According to a fascinating story in this morning's Globe, researchers at Harvard and Google are applying computational tools to the complete text of 4 percent of the world's books, and some noteworthy patterns emerge. References to "influenza" spiked during global epidemics; "pizza" and "pasta" are now mentioned more often than "hamburger" and "steak."
[R]eferences to God have been dropping off since about 1830. People are becoming celebrities earlier in life now than in the past, but their fame is more fleeting as their names drop out of the lexicon. References to past years are dropping off more quickly as cultures shift their focus to the present.
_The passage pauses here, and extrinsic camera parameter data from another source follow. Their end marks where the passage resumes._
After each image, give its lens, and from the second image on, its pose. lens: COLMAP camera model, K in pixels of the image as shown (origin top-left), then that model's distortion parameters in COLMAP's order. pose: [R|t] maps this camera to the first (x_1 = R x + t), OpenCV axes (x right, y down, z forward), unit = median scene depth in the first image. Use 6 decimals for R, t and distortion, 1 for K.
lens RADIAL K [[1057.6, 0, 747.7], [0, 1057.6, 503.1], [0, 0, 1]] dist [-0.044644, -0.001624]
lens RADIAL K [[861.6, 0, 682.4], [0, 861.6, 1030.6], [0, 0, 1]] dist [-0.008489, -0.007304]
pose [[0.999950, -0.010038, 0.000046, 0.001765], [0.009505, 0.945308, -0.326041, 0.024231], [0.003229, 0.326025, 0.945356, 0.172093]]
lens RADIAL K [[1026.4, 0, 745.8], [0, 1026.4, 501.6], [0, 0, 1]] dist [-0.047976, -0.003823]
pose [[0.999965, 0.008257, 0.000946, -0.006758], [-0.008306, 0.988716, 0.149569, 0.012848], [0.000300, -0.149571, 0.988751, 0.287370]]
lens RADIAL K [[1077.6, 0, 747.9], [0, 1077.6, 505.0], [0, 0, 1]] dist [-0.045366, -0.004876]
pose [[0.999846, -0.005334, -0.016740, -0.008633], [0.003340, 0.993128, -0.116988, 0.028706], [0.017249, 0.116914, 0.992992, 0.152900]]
And censorship leads to discernible shifts in a person’s or event’s cultural footprint, as evident in tracking Tiananmen in Chinese books...
At their best, these sorts of word counts become a sort of zeitgeist-o-meter, letting scholars get the basic sense of what books are saying without the toil and tedium of actually reading them.
Of course, the general public already has access to similar, if less powerful, tools: websites that count the words in blocks of text, Facebook apps that purport to summarize your year by counting up the words in your status updates. Enjoyable as it is to imagine a year dominated by, say, "success" or "Maui" or "windfall," the more prosaic aspects of our lives quickly emerge. A friend of mine discovered that his most-used word of 2010 was... an em-dash?! If nothing else, you can work out what's on people's minds. This morning I ran the last week of postings on The Angle through a word counter. Other than words like pronouns, "and," and "the," the most common words included "book" (24 times), "Obama" (mentioned 15 times), "crimes" (11 times), and — um — "hate" (18 times).
The obvious objection here is that simple counts don't really capture what writers are saying with the words they use. I ran "The Adventures of Huckleberry Finn" through the same counter. Sure enough, a certain racial slur occurs more often (157 times in the singular alone) than even "river" (141 times) or "raft" (111 times), but those counts do a disservice to Mark Twain. For this and other reasons, the Harvard/Google research project may send a shiver up the spines of humanities scholars, who up to now have managed to resist the relentless tide of quantification that has washed over, say, economics and political science.
Then there's the question of whether the very existence of the Harvard/Google research will make people express themselves differently. Knowing that their words may some day be electronically tabulated, will people who hate, hate, hate, hate, hate, hate, hate, hate President Obama, the Obama administration, Obama's policies, Obama's record, and all the other things Obama says and Obama does keep repeating themselves for the historical record?